The Landeskog pick certainly makes sense.  He's pegged as a power forward, a position the Avs were in dire need of after trading away up-and-comer Chris Stewart.  The controversial trade sent Stewart and defenseman Kevin Shattenkirk to St. Louis for former #1 overall pick Erik Johnson, Jay McClement, and a first round pick.  Expect big things from Johnson.  Considered by some to be a bust already, Johnson is only 23-years-old and missed an entire season due to a freak ACL injury.  In fact, many people are picking Johnson to take the reigns as Avs captain following the retirement of captain Adam Foote.  Avalanche Executive Advisor/Alternate Governor Joe Sakic compared Johnson to former Av Rob Blake.  With Johnson no doubt leading the defensive corps, the blue line also boasts a returning Kyle Quincey, who missed most of last season with a shoulder injury.  He'll be in the final year of his contract with a lot to prove.  Although the Avs have traded away promising defensemen like Shattenkirk and Colby Cohen, 2009 draft picks Stefan Elliott and Tyson Barrie are expected to bolster the Avs defense in the very near future.  The Avs also signed big free agents Jan Hejda and Shane O'Brien.  Both these guys will add tremendous size as the Avs blue line was very small last year.  While the Avs did trade away veteran and fan favorite John-Michael Liles, Elliott is said to have skills that will make Avs fans forget about Liles and Shatty.  Finally, the Avs first round pick from the Stewart-Johnson trade turned out to be Duncan Siemens, a defensman who's been called the toughest player in the WHL.  At only 17, Siemens will probably spend one more year in juniors, but expect him in an Avs uniform making an impact very soon.

In addition to drafting Landeskog, the Avs signed former Minnesota first round pick Chuck Kobasew to add depth to their forward ranks.  At center, the Avs have Matt Duchene, Paul Stastny, and Ryan O'Reilly.  Those are three very solid centers.  2010 first round pick Joey Hishon might have a chance to make the team as well and may be converted to a winger since the top three center spots are filled.  Hopefully, the Avs will see more of the Peter Mueller who was acquired in 2010 and was phenomenal in his 15 short games with the Avs before a couple of concussions put him out of action for over a year. 

The old cliche is that a team is only as strong as its goaltending.  Craig Anderson is now gone.  Longtime backup Peter Budaj is now gone.  Brian Elliott is now gone.  In a bold move, the Avs traded their 2012 first round draft pick for former first round pick and once goalie of the future in Washington, Semyon Varlamov.  Varlamov claimed the #1 job from former Av Jose Theodore a couple years ago, but was unable to retain it last year due to injuries.  Ironically, Tomas Vokoun, the veteran all-star many picked to sign with Colorado, ended up going to Washington.  Many people have criticized the Avs' acquisition of Varlamov, especially at the price of a first round pick, but Varly could certainly experience a breakout year similar to Craig Anderson in 2009.  He says his injuries are behind him and being a former first round pick, he has the talent to be a legitimate #1 goalie.  The Avs also picked up former Conn Smythe winner and Stanley Cup champion Jean-Sebastien Giguere.  Although he's been injury plagued the last couple of years, Giggy still has some gas left in the tank and will be a good veteran mentor for the younger Varlamov.  The Avs new goaltending tandem will be solid.

MATERIAL PROVIDED
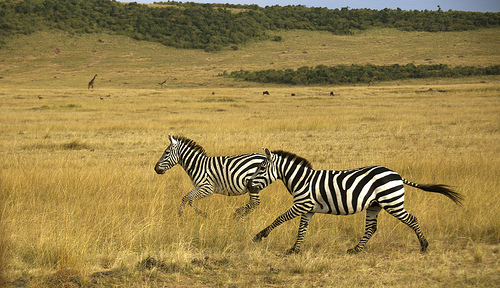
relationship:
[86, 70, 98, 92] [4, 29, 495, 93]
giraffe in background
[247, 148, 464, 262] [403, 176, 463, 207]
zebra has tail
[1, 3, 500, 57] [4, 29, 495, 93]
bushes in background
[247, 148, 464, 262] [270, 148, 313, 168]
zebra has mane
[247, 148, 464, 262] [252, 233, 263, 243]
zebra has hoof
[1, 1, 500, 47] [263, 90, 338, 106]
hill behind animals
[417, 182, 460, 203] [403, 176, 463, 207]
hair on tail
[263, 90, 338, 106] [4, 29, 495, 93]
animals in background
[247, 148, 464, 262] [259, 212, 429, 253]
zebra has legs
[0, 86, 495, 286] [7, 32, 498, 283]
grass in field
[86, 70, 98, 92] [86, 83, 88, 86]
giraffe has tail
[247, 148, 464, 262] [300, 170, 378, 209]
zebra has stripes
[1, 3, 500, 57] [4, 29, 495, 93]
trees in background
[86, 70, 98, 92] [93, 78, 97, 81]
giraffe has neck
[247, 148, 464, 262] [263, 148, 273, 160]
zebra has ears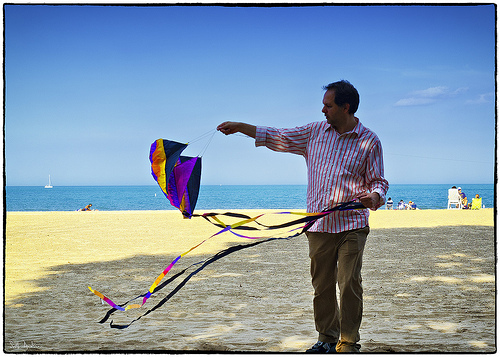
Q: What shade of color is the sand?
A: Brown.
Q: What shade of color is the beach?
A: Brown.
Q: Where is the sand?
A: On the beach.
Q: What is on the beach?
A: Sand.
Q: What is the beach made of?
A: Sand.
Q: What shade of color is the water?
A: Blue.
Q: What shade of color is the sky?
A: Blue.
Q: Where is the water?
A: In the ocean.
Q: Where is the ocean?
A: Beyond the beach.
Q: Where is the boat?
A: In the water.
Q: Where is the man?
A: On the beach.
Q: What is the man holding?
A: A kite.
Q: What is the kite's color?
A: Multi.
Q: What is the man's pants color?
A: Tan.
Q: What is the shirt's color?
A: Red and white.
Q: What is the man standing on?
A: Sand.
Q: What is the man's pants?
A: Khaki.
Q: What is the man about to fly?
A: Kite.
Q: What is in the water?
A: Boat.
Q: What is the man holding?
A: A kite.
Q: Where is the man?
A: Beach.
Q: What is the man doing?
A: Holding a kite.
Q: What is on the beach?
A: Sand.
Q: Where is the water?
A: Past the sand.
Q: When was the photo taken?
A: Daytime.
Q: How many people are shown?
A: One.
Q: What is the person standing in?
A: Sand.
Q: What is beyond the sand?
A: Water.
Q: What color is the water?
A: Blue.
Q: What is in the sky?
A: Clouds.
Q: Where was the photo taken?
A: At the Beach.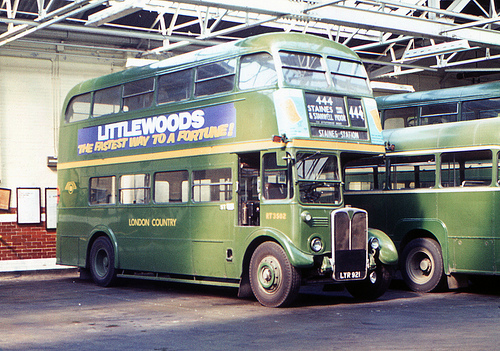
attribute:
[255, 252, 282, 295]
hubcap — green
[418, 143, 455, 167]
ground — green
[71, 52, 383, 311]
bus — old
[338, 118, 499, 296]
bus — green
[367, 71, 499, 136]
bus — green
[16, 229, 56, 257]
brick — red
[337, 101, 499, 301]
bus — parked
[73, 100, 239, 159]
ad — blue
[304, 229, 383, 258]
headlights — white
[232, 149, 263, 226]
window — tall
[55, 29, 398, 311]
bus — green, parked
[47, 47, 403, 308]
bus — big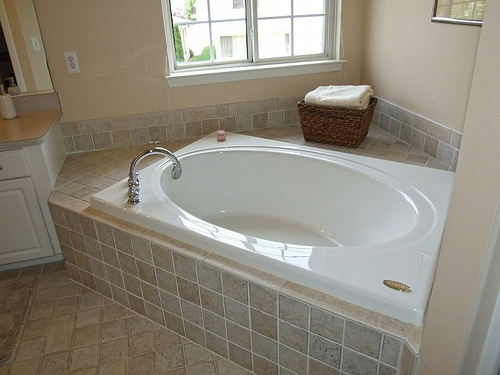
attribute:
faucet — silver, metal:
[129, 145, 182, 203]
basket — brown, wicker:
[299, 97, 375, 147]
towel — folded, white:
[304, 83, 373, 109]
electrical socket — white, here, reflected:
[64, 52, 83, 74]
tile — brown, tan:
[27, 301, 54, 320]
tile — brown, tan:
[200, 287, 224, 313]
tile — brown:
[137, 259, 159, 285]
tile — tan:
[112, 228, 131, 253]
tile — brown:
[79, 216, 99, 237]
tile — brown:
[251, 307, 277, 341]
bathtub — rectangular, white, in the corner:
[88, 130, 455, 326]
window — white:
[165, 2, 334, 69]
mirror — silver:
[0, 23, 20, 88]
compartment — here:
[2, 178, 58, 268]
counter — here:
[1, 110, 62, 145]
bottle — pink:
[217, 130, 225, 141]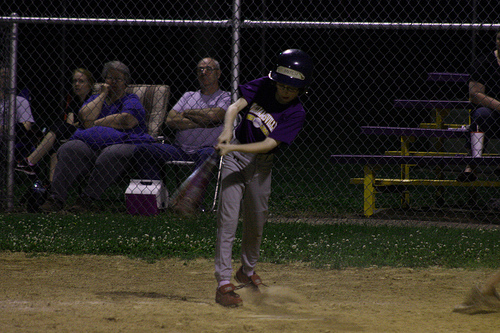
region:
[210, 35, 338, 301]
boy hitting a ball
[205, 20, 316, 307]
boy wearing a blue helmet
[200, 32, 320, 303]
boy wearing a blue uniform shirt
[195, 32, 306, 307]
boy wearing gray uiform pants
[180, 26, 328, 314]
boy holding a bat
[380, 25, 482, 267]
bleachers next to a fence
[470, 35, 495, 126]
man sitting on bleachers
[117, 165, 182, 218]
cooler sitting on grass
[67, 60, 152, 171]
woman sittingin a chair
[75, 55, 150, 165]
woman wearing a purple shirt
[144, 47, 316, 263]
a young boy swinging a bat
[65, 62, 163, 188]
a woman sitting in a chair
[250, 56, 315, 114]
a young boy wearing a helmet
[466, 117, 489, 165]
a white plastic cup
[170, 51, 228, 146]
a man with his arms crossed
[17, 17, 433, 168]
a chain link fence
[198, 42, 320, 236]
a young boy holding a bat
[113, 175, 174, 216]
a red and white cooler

THE TASK
According to the text about the Avalanche roster, which player did the Avs get in exchange for their 2012 first round draft pick? Use only the text about the Avalanche roster, not the records.

RESPONSE
Semyon Varlamov